In the original exercise, the Ideal Gas Law was used to calculate the volume that one mole of the gas would occupy under the given conditions. By rearranging the equation to \( V/n = RT/P \), we can find this volume. This rearrangement is particularly useful when combined with other properties like density, allowing us to solve for molar mass.

Vapor Pressure

Vapor pressure is the pressure exerted by a vapor in equilibrium with its liquid or solid phase. For any given substance, it increases with temperature as more particles acquire enough energy to escape into the gas phase.

In this exercise, the vapor pressure of chloroform is given as 195 mm Hg. To use it in calculations with the Ideal Gas Law, it was converted to atmospheres (atm). This conversion is essential because the gas constant \( R \) in the Ideal Gas Law equation is typically given in atm. By knowing the vapor pressure, we can predict how readily a substance will evaporate.

Chemical Calculations

Chemical calculations often involve converting between different units and using equations to find unknowns. They can encompass the conversion of pressure units, rearrangement of equations, and combining properties like density to find molar mass.

In the original problem, chemical calculations were used to convert the vapor pressure from mm Hg to atm and to apply the Ideal Gas Law. These conversions and calculations help to manipulate and solve specific chemical contexts, bringing clarity to often complex situations.

Density and Volume Relationships

Density is defined as mass per unit volume, and in gases, it's used to determine molar mass when combined with volume data. A key relationship shown in the exercise is: the molar mass \( M \) can be calculated using \( M = \text{Density} \times V/n \), where \( V/n \) is the volume one mole of the gas occupies.

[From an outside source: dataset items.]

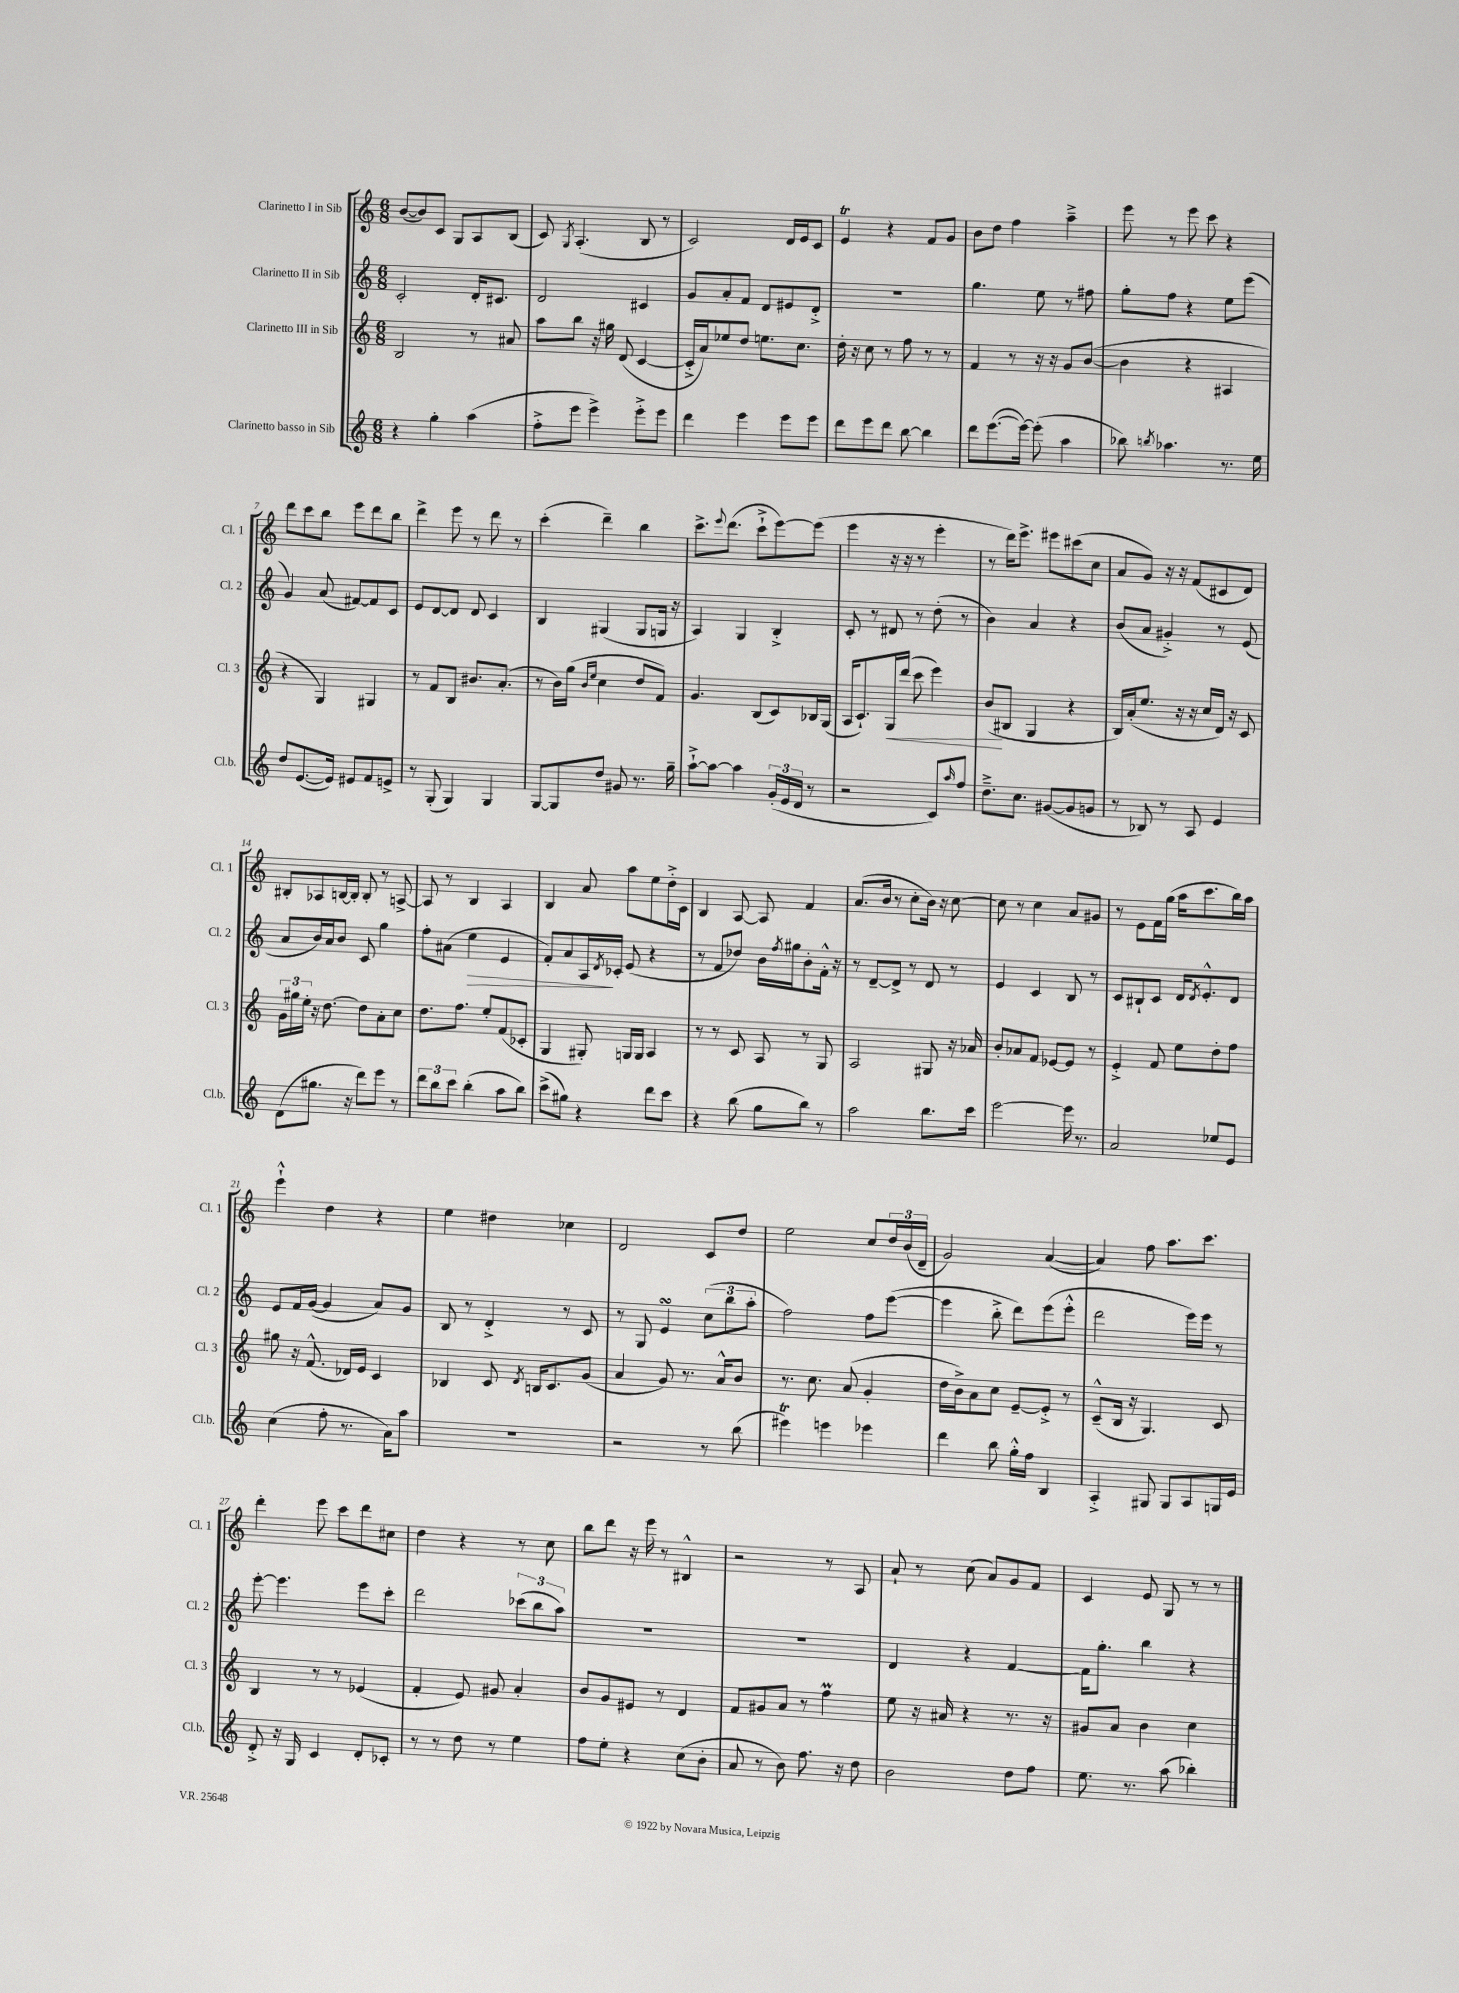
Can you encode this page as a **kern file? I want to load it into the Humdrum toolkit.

**kern	**kern	**dynam	**kern	**dynam	**kern
*part4	*part3	*part3	*part2	*part2	*part1
*staff4	*staff3	*staff3	*staff2	*staff2	*staff1
*I"Clarinetto basso in Sib	*I"Clarinetto III in Sib	*	*I"Clarinetto II in Sib	*	*I"Clarinetto I in Sib
*I'Cl.b.	*I'Cl. 3	*	*I'Cl. 2	*	*I'Cl. 1
*clefG2	*clefG2	*	*clefG2	*	*clefG2
*k[]	*k[]	*	*k[]	*	*k[]
*M6/8	*M6/8	*	*M6/8	*	*M6/8
=1	=1	=1	=1	=1	=1
4r	2B/	.	2c'/	.	([8b/L
.	.	.	.	.	8b/])
4gg'\	.	.	.	.	8c/J
.	.	.	.	.	8G/L
(4aa\	8r	.	16d'/KL	.	8A/
.	.	.	8.c#X/J	.	.
.	8a#X/	.	.	.	(8B/J
=2	=2	=2	=2	=2	=2
8ff'^\L	8aa\L	.	2d/	.	8c/)
.	.	.	.	.	8qG/
8eee\J	8bb\J	.	.	.	(4.A'/
4eee^\)	16r	.	.	.	.
.	16gg#X\	.	.	.	.
.	(8d/	.	.	.	.
8eee'^\L	[4c/	.	4c#X/	.	8B/
8eee\J	.	.	.	.	8r
=3	=3	=3	=3	=3	=3
4ddd\	16c'^/LL]	.	8g/L	.	2c/)
.	16a/J)	.	.	.	.
.	8ee-X/	.	8a'/	.	.
4eee\	8dd/J	.	8f/J	.	.
.	8.een\L	.	8d/L	.	.
8eee\L	.	.	8e#X/	.	16d/LL
.	8.cc\J	.	.	.	16e/J
8eee\J	.	.	8d'^/J	.	8c/J
=4	=4	=4	=4	=4	=4
8ddd\L	16dd'\	.	2.r	.	4et/
.	16r	.	.	.	.
8eee\	8cc\	.	.	.	.
8ddd\J	8r	.	.	.	4r
[8bb\	8ff\	.	.	.	.
4bb\]	8r	.	.	.	8f/L
.	8r	.	.	.	8g/J
=5	=5	=5	=5	=5	=5
8ddd\L	4f/	.	4.gg\	.	8b\L
([8.eee\	.	.	.	.	8dd\J
.	8r	.	.	.	4ff\
16eee\Jk_)	.	.	.	.	.
(8eee'\]	16r	.	8ee\	.	.
.	16r	.	.	.	.
4aa\	8g/L	.	8r	.	4aa~^\
.	([8b/J	.	8ff#X\	.	.
=6	=6	=6	=6	=6	=6
8bb-X\)	4b\]	.	8gg'\L	.	8eee\
8qbbn/	.	.	.	.	.
4.aa-X\	.	.	8ff\J	.	8r
.	4r	.	4r	.	8eee\
.	.	.	.	.	8ccc\
8.r	4A#X/	.	8ee\L	.	4r
.	.	.	(8eee\J	.	.
16ee\	.	.	.	.	.
!!LO:LB:g=z
=7	=7	=7	=7	=7	=7
8dd/L	4r	.	4g/)	.	8ddd\L
([8.e/	.	.	.	.	8ccc\
.	4G/)	.	(8a/	.	8bb\J
16e/Jk])	.	.	.	.	.
8e#X/L	.	.	[8f#X/L)	.	8eee\L
8f/	4G#X/	.	8f#/]	.	8ddd\
8en^/J	.	.	8c/J	.	8bb\J
=8	=8	=8	=8	=8	=8
8r	8r	.	8e/L	.	4ddd^\
(8G'/	8f/L	.	[8d/	.	.
4G/)	8B/J	.	8d/J]	.	8eee\
.	8.b#X/L	.	8d/	.	8r
4G/	.	.	4c/	.	8ddd\
.	(8.a'/J	.	.	.	.
.	.	.	.	.	8r
=9	=9	=9	=9	=9	=9
[8G/L	8r	.	4B/	.	(4ccc'\
8G/]	16b\LL)	.	.	.	.
.	(16gg\JJ	.	.	.	.
.	16qqb/LL	.	.	.	.
.	16qqee/JJ	.	.	.	.
8dd/J	4cc\	.	(4G#X/	.	4ddd~\)
8g#X/	.	.	.	.	.
8.r	8dd/L	.	8G#/L	.	4bb\
.	8f/J)	.	16Gn/Jk	.	.
16gg~\	.	.	16r	.	.
=10	=10	=10	=10	=10	=10
[8aa`^\L	4.g/	.	4A/)	.	8.ccc^\L
8aa\J_	.	.	.	.	.
.	.	.	.	.	8qqeee/
.	.	.	.	.	(8.ddd\J
4aa\]	.	.	4G/	.	.
.	(8B/L	.	.	.	8ccc`^\L
(24g'/LL	8c/)	.	4B'^/	.	[8eee\)
24e/	.	.	.	.	.
24d/JJ	.	.	.	.	.
8r	16B-X/L	.	.	.	(8eee\J]
.	(16G/JJ	.	.	.	.
=11	=11	=11	=11	=11	=11
2r	16A/KL	.	8c'/	.	4eee\
.	8.c`/)	.	.	.	.
.	.	.	8r	.	.
!	!	!LO:HP:b	!	!	!
.	16G/L	<	8d#X/	.	16r
.	(16ddd/JJ	.	.	.	16r
.	8ccc\	.	8r	.	8r
8c/L)	4eee\)	.	(8dd'\	.	4eee'\
16qqaa/	.	.	.	.	.
8ff/J	.	.	8r	.	.
=12	=12	=12	=12	=12	=12
8.dd~^\L	(8b/L	.	4b\)	.	8r
.	8B#X/J	[	.	.	16ddd\KL)
8.cc\J	.	.	.	.	8.eee^\J
.	4G/	.	4a/	.	.
([8g#X/L	.	.	.	.	8eee#X\L
8g#/]	4r	.	4r	.	(8ccc#X\
8gn/J	.	.	.	.	8cc\J
=13	=13	=13	=13	=13	=13
8r	16B/LL)	.	(8b/L	.	8a/L
.	(16a'/J	.	.	.	.
8B-X/)	8.ee/J	.	8a/J	.	8g/J)
8r	.	.	4g#X'^/)	.	16r
.	16r	.	.	.	16r
8A/	16r	.	.	.	(8f/L
.	16cc/LL	.	.	.	.
4e/	16d/JJ)	.	8r	.	8c#X/
.	16r	.	.	.	.
.	8c/	.	(8e/	.	8d/J)
!!LO:LB:g=z
=14	=14	=14	=14	=14	=14
(8d\L	24g\LL	.	8a/L	.	8B#X'/L
.	24gg#X\	.	.	.	.
.	24ee'\JJ	.	.	.	.
8.gg#X\J	16r	.	16b/L)	.	8A-X/
.	[8.dd\	.	16a/J	.	.
.	.	.	8b/J	.	[16Bn/L
16r	.	.	.	.	16B'/JJ]
8ddd\L)	8dd\L]	.	8c/	.	8B'/
8eee\J	8a'\	.	4gg\	.	8r
8r	8cc\J	.	.	.	[8An^/
=15	=15	=15	=15	=15	=15
12ddd\L	8.dd\L	.	8ff'\L	.	8A/]
12bb\	.	.	.	.	.
.	.	.	(8a#X\J	.	8r
12ccc\J	.	.	.	.	.
.	8.ff\J	.	.	.	.
!	!	!	!	!LO:HP:b	!
(4bb'\	.	.	4ee\	>	4B/
.	8ee'/L	.	.	.	.
8aa\L	(8f/	.	4e/	.	4A/
8bb\J)	8c-X'/J	.	.	.	.
=16	=16	=16	=16	=16	=16
(8ccc^\L	4G/	.	8f'/L)	.	4B/
8gg#X\J)	.	.	8a/	.	.
4r	8G#X'/)	.	16A/L	.	8a/
.	.	.	8qd/	.	.
.	.	.	16c-X'/JJ	]	.
.	16Gn/LL	.	(8e/	.	8aa\L
.	16G/JJ	.	.	.	.
8ddd\L	4A/	.	4r	.	8ee\
8ccc\J	.	.	.	.	16dd'^\L
.	.	.	.	.	16c\JJ
=17	=17	=17	=17	=17	=17
4r	8r	.	8r	.	4B/
.	8r	.	8f/L	.	.
(8bb\	8c/	.	8dd-X/J)	.	[8A/
8gg\L	8A/	.	16b\LL	.	8A/]
.	.	.	8qff/	.	.
.	.	.	16gg#X\J	.	.
8bb\J)	8r	.	8b'\	.	4f/
8r	8G/	.	16f'^^\Jk	.	.
.	.	.	16r	.	.
=18	=18	=18	=18	=18	=18
2aa\	2A/	.	8r	.	(8.a/L
.	.	.	[8d~/L	.	.
.	.	.	.	.	16b/Jk
.	.	.	8d^/J]	.	8r
.	.	.	8r	.	8cc'\L
8.bb\L	8G#X/	.	8d/	.	16b\Jk)
.	.	.	.	.	16r
.	16r	.	8r	.	[8cc\
16ccc\Jk	16a-X/	.	.	.	.
=19	=19	=19	=19	=19	=19
[2eee\	8b'/L	.	4e/	.	8cc\]
.	8a-X/	.	.	.	8r
.	8f/J	.	4c/	.	4cc\
.	[8e-X/L	.	.	.	.
16eee\]	8e-/J]	.	8B/	.	8a/L
8.r	.	.	.	.	.
.	8r	.	8r	.	8g#X/J
=20	=20	=20	=20	=20	=20
2a/	4e'^/	.	8c/L	.	8r
.	.	.	8B#X`/	.	8e\L
.	8f/	.	8c/J	.	16f\L
.	.	.	.	.	(16gg\JJ
.	8ee\L	.	16d/KL	.	16aa\KL
.	.	.	8qd/	.	.
.	.	.	8.e'^^/	.	8.ccc\
8ee-X/L	8dd'\	.	.	.	.
8e/J	8ff\J	.	8d/J	.	16bb\L)
.	.	.	.	.	16aa\JJ
!!LO:LB:g=z
=21	=21	=21	=21	=21	=21
(4cc\	8gg#X\	.	8e/L	.	4eee`^^\
.	16r	.	16f/L	.	.
.	(8.f^^/	.	([16g/JJ	.	.
8ff'\	.	.	4g/]	.	4dd\
8.r	16d-X/LL)	.	.	.	.
.	16e/JJ	.	.	.	.
.	4c/	.	8a/L)	.	4r
16a\KL)	.	.	.	.	.
8aa\J	.	.	8g/J	.	.
=22	=22	=22	=22	=22	=22
2.r	4B-X/	.	8B/	.	4ee\
.	.	.	8r	.	.
.	8c/	.	4d'^/	.	4dd#X\
.	8qd/	.	.	.	.
.	16Bn/KL	.	.	.	.
.	8.c/	.	.	.	.
.	.	.	8r	.	4cc-X\
.	(8g/J	.	8c/	.	.
=23	=23	=23	=23	=23	=23
2r	4a/	.	8r	.	2d/
.	.	.	8G/	.	.
.	8g/)	.	4esSsS/	.	.
.	8.r	.	.	.	.
8r	.	.	(12cc\L	.	8c/L
.	16a^^/KL	.	.	.	.
.	.	.	12bb\	.	.
(8bb\	8b/J	.	.	.	8dd/J
.	.	.	12aa'\J	.	.
=24	=24	=24	=24	=24	=24
4eee#Xt\)	8.r	.	2ff\)	.	2ee\
.	8.cc\	.	.	.	.
4eeen\	.	.	.	.	.
.	(8a/	.	.	.	.
4eee-X\	4g'/	.	8ff\L	.	8cc/L
.	.	.	([8eee\J	.	24dd/L
.	.	.	.	.	(24b/
.	.	.	.	.	24d~/JJ
=25	=25	=25	=25	=25	=25
4ddd\	16dd\LL	.	4eee\]	.	2g/)
.	16b^\J)	.	.	.	.
.	8a\	.	.	.	.
8bb\	8cc\J	.	8bb'^\	.	.
16gg'^^\LL	[8e~/L	.	8ddd\L)	.	.
16ff\JJ	.	.	.	.	.
4B/	8e'^/J]	.	(8eee\	.	([4a/
.	8r	.	8eee'^^\J	.	.
=26	=26	=26	=26	=26	=26
4A'^/	(8c~^^/L	.	2ddd\	.	4a/])
.	16B/Jk	.	.	.	.
.	16r	.	.	.	.
8G#X/	4.G/)	.	.	.	8ff\
8G#/L	.	.	.	.	8.aa\L
8A/	.	.	16eee\LL)	.	.
.	.	.	16eee\JJ	.	8.ccc\J
16Gn/L	8c/	.	8r	.	.
16e/JJ	.	.	.	.	.
!!LO:LB:g=z
=27	=27	=27	=27	=27	=27
8d'^/	4B/	.	[8eee'\	.	4ddd'\
16r	.	.	4.eee\]	.	.
16G/	.	.	.	.	.
4c/	8r	.	.	.	8eee\
.	8r	.	.	.	8ccc\L
8d'/L	(4e-X/	.	8eee\L	.	8ddd\
8c-X'/J	.	.	8ccc'\J	.	8cc#X\J
=28	=28	=28	=28	=28	=28
8r	4f'/	.	2ddd\	.	4dd\
8r	.	.	.	.	.
8dd\	8e/)	.	.	.	4r
8r	8g#X/	.	.	.	.
4ee\	4a'/	.	(12ccc-X\L	.	8r
.	.	.	12bb\	.	.
.	.	.	.	.	8cc\
.	.	.	12aa\J)	.	.
=29	=29	=29	=29	=29	=29
8ff\L	8b/L	.	2.r	.	8bb\L
8ee'\J	8g/	.	.	.	8ddd\J
4r	8e#X/J	.	.	.	16r
.	.	.	.	.	16eee\
.	8r	.	.	.	8r
(8cc\L	4d/	.	.	.	4B#X^^/
8b'\J	.	.	.	.	.
=30	=30	=30	=30	=30	=30
8a/	8f/L	.	2.r	.	2r
8r	8g#X/	.	.	.	.
8b\)	8a/J	.	.	.	.
8.ff\	8r	.	.	.	.
.	4ffM\	.	.	.	8r
16r	.	.	.	.	.
8dd\	.	.	.	.	8A/
=31	=31	=31	=31	=31	=31
2b\	8ee\	.	4d/	.	8a`/
.	16r	.	.	.	8r
.	16a#X/	.	.	.	.
.	4r	.	4r	.	(8cc\
.	.	.	.	.	8a/L)
8dd\L	8.r	.	[4f/	.	8g/
8ff\J	.	.	.	.	8f/J
.	16r	.	.	.	.
=32	=32	=32	=32	=32	=32
8.ee\	8g#X/L	.	16f\KL]	.	4c/
.	.	.	8.gg'\J	.	.
.	8a/J	.	.	.	.
8.r	.	.	.	.	.
.	4b\	.	4bb\	.	8e/
(8aa\	.	.	.	.	8G/
4bb-X'\)	4cc\	.	4r	.	8r
.	.	.	.	.	8r
==	==	==	==	==	==
*-	*-	*-	*-	*-	*-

From the exercise, we know that chloroform has a vapor density of 1.25 g/L. Using the calculated molar volume, we find the molar mass of chloroform. This linkage between density and volume is a foundational concept to understand how different properties of a substance interact and can be used to derive one from another. Understanding how to manipulate these relationships provides powerful tools in solving a variety of chemical problems.